Chris Rasmussen, Associate Professor of Mathematics and Statistics at San Diego State University, received his Ph.D. in Mathematics Education from the University of Maryland in 1997. He has 12 refereed journal publications with 2 more under review, 5 book chapters, 3 other publications, and 14 refereed conference proceedings, in addition to many presentations. He has received an Early Career Grant and other research grants from the National Science Foundation, an Outstanding Faculty Scholar Award from Purdue University Calumet, and an Excellence in Teaching Award for Graduate Assistants from the Department of Mathematics at the University of Maryland.

Comments from colleagues highlight Dr. Rasmussen's qualifications: "His research interests are varied and cutting edge; his published work and conference body of research is extensive and stands as an example of what a truly dedicated undergraduate mathematics educator can do." They spoke also of his mentoring work with beginning mathematics educators and of his work on the SIGMAA on RUME. They pointed to Dr.

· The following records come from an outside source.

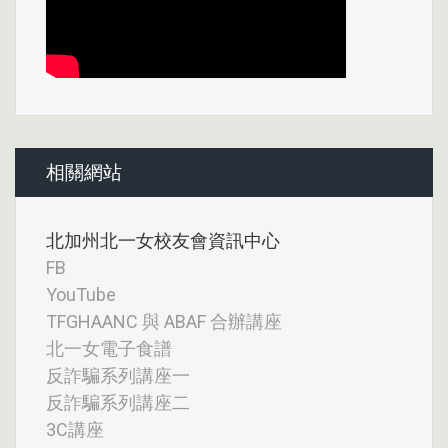
相關網站
北加州北一女校友會資訊中心
FB
YouTube
TFGHAANC 與 ABAF 合辦講座
北一女電子食譜
反詐騙系列講座一
反詐騙系列講座二
3C講座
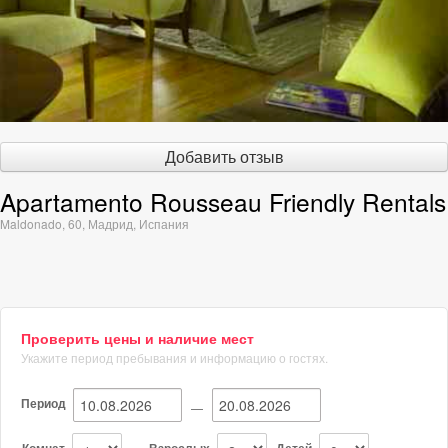
Добавить отзыв
Apartamento Rousseau Friendly Rentals
Maldonado, 60
,
Мадрид
,
Испания
Проверить цены и наличие мест
Укажите период пребывания и информацию о гостях.
Период
—
Комнат
Взрослых
Детей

Rasmussen's work in undergraduate calculus and differential equations, and said that by "extending theoretical perspectives from mathematics education researchers who focus primarily at the elementary and secondary level, his research has helped to extend both of these areas." Finally, the nomination stated that Dr. Rasmussen's work on the teaching and learning of differential equations not only informs the teaching of that subject but also "shows mathematicians who may have doubts about mathematics education research that mathematics education can also address 'significant' mathematics." Dr. Rasmussen's scholarship is theoretically important, and he has made influential, intellectually powerful contributions to the field.

Biographical Note
Chris Rasmussen is an Associate Professor of Mathematics Education at San Diego State University. Rasmussen's undergraduate training was in engineering, followed by a master's degree in mathematics and a doctorate in mathematics education. In 1998 he received the prestigious Early Career Award from the National Science Foundation. Rasmussen's work over the past years has focused on the learning and teaching of undergraduate mathematics, using differential equations as a prototype to investigate how approaches that have been successful at promoting student learning in earlier grade levels can be adapted to the university setting. His work has included analyses of student thinking about central ideas in dynamical systems, theoretical elaborations of the instructional design theory of Realistic Mathematics Education, empirical investigations of the role and function of argumentation, symbol use, and tool use in mathematics learning and effective means by which teachers can support student learning. Rasmussen has written student material for a first course in differential equations and is co-editor of a forthcoming book focusing on connecting research and practice in undergraduate mathematics education. Rasmussen is currently serving as Coordinator for the SIGMAA on Research in Undergraduate Mathematics Education (SIGMAA-RUME).

Response from Chris Rasmussen
I am deeply honored to receive this award and I want to especially thank Annie and John Selden for their support of research in undergraduate mathematics education. The creation of this award is just one example of their tireless efforts aimed at promoting and enriching the discipline, including the SIGMAA on Research in Undergraduate Mathematics Education. I was quite surprised to receive this award, given the many people doing such good work. Collectively, we are beginning to make a difference. Indeed, my own work has in no way been a sole, individual effort. I have been incredibly fortunate to work with exceptional colleagues who have pushed my thinking and enlarged my vision of what is possible in undergraduate mathematics education. To these individuals I am truly grateful. I have also had the good fortune to collaborate with several mathematicians who have helped me better understand the challenges and possibilities for change. I also want to thank the many undergraduate students who showed me new ways that powerful mathematical ideas can be built from the ground up when offered opportunities to engage in genuine mathematical activity.